Trump Won’t Extend FISA Spy Powers Without Reforms, Sen. Paul Says

By Petr Svab
Petr Svab
Petr Svab
Petr Svab is a reporter covering New York. Previously, he covered national topics including politics, economy, education, and law enforcement.
March 4, 2020Updated: March 4, 2020

President Donald Trump wants to see reforms to the Foreign Intelligence Surveillance Act (FISA) surveillance process before he endorses extending spying powers that are slated to expire in less than two weeks, according to one of the senators who met with Trump on the topic.

Trump “made it exceedingly clear” that he won’t accept a straight reauthorization, said Sen. Rand Paul, (R-Ky.), who has led efforts to curtail the federal government’s ability to spy on Americans.

“The president said he’s not signing without something happening,” Paul told reporters after the nearly 90-minute meeting with top lawmakers. “He pushed back very vigorously and said, ‘We’re not doing this.’”

Another person familiar with the meeting confirmed the account; the person was unauthorized to discuss the meeting and requested anonymity.

Concerns over FISA have been brought to the forefront with the December report by the Justice Department (DOJ) watchdog, which identified “at least 17 significant errors and omissions” in FISA warrants taken out in 2016 and 2017 by the FBI on former Trump campaign adviser Carter Page. The DOJ determined that at least two of the three renewals of the initial warrant were so flawed as to render them invalid. FBI Director Christopher Wray acknowledged to Congress the warrants resulted in illegal surveillance.

During the March 3 meeting with Trump, Attorney General William Barr made the case that the DOJ could make regulatory changes to satisfy the critics of the surveillance programs. The authorities could be renewed first and reforms worked out later. Senate Majority Leader Mitch McConnell (R-Ky.) and Sen. Lindsay Graham (R-S.C.), who also were present, preferred such an approach, those involved said.

“The president didn’t accept that,” Paul said.

Instead, Trump sided with other attendants, including Reps. Doug Collins (R-Ga.), Mark Meadows (R-N.C.), and Jim Jordan (R-Ohio), who wanted reforms first.

No resolution was reached March 3, those involved said. Paul indicated the president may be willing to consider a stopgap measure that continues the surveillance provisions for another week or so if talks are progressing.
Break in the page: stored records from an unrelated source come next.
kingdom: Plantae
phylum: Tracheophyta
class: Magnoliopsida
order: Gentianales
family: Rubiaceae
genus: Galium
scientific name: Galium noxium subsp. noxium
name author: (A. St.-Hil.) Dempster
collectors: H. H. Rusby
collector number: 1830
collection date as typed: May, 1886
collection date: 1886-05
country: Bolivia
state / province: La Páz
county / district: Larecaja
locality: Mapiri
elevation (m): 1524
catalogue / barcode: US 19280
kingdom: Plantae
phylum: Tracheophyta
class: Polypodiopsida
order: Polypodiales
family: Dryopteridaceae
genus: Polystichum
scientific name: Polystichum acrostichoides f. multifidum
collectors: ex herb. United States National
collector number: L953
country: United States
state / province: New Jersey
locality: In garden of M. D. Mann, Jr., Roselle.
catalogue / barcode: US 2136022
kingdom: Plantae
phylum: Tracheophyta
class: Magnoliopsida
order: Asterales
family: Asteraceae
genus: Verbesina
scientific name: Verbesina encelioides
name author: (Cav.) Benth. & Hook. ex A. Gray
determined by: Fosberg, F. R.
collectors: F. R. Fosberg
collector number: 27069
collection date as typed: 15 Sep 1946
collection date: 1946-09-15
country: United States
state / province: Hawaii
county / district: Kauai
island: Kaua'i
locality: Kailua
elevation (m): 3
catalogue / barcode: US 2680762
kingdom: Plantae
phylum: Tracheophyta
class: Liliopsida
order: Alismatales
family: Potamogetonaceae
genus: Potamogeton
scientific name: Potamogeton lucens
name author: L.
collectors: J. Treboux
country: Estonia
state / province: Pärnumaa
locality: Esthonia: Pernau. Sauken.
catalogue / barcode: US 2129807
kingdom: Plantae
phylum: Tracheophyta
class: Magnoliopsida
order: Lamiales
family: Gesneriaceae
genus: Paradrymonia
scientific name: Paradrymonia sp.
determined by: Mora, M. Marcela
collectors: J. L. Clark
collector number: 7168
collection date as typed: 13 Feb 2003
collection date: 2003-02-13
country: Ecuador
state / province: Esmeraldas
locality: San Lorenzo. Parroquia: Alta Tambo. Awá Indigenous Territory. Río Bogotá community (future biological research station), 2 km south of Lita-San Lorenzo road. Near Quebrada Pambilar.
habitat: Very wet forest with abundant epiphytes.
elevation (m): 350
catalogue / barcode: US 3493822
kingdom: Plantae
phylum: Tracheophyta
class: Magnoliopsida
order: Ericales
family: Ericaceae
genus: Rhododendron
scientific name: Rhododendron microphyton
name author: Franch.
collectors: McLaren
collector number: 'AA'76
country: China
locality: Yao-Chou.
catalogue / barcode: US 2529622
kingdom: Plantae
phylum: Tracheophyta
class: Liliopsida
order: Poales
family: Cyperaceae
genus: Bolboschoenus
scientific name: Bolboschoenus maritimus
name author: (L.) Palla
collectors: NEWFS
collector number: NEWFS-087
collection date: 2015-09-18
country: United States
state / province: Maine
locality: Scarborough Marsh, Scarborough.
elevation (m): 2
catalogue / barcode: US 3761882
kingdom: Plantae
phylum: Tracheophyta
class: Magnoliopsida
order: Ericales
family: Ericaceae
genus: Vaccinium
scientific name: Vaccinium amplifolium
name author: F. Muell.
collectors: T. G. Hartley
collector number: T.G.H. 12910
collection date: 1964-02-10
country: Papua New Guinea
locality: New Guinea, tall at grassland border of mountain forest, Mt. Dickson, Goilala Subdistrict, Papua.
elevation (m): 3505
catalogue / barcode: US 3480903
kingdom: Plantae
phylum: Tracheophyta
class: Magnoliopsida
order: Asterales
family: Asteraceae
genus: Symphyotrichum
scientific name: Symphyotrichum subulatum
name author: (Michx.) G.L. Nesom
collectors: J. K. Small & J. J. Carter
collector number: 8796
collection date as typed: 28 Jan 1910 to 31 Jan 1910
House Minority Leader Kevin McCarthy (R-Calif.), another attendee, has said he’s working with Democrats in the House and is optimistic that reforms can be hammered out in time for a vote before the provisions expire. McCarthy told Trump as much at the meeting, Paul said.

‘Lone Wolf’

The spying authorities set to expire on March 15 aren’t directly related to the issues with the Page warrants, although they carry controversies of their own. The first one, dubbed a “Lone Wolf” provision, allows spying on suspected foreign terrorists even when the government can’t prove a connection to a specific terror organization. The government has never used it, Brad Wiegmann, deputy assistant attorney general in the National Security Division, told the Senate Judiciary Committee in November.

‘Roving Wiretap’

The second provision, called the “roving wiretap,” allows the government to automatically continue surveillance of a target who switches phone providers without needing to ask the FISA court to order the new company to provide the wiretap. Some critics have argued that authority violates the Fourth Amendment requirement that warrants have to “particularly describ[e] the place to be searched,” noted George Croner, senior fellow at the Foreign Policy Research Institute, in a Nov. 7 article.

Business Records

The third provision allows the government to obtain business records, such as hotel and shipping records, of targets of national security investigations. In most cases, the government can obtain such records through a grand jury subpoena, but that requires opening a criminal probe. National security investigations don’t necessarily involve a crime. It could be “purely an intelligence matter,” Wiegmann said.

Indeed, Page was never charged with a crime. The warrant against him was based on a suspicion that he was an “agent of a foreign power.” The FBI made its case against him using the Steele dossier, a collection of unsubstantiated claims of Trump–Russia collusion paid for by the Democratic National Committee and the 2016 presidential campaign of former Secretary of State Hillary Clinton.

The business records provision allows targeting of not only foreign agents, but also of any “individual in contact with, or known to, a suspected agent of a foreign power.”

The government uses this authority “several dozen times a year on average,” Wiegmann said.

Phone Records

Part of the provision is also the program to collect phone records of foreign powers engaged in international terrorism and their agents. The program drew controversy because it allowed a “second hop,” meaning the collection of records of not only the targeted phone number, but also the records of all the numbers the first number communicated with.

The NSA shuttered the program in 2019 and acknowledged that, aside from repeated compliance issues, it proved not particularly useful, producing a basis for a single investigation since 2015 while raking up costs of over $100 million.

The Associated Press contributed to this report.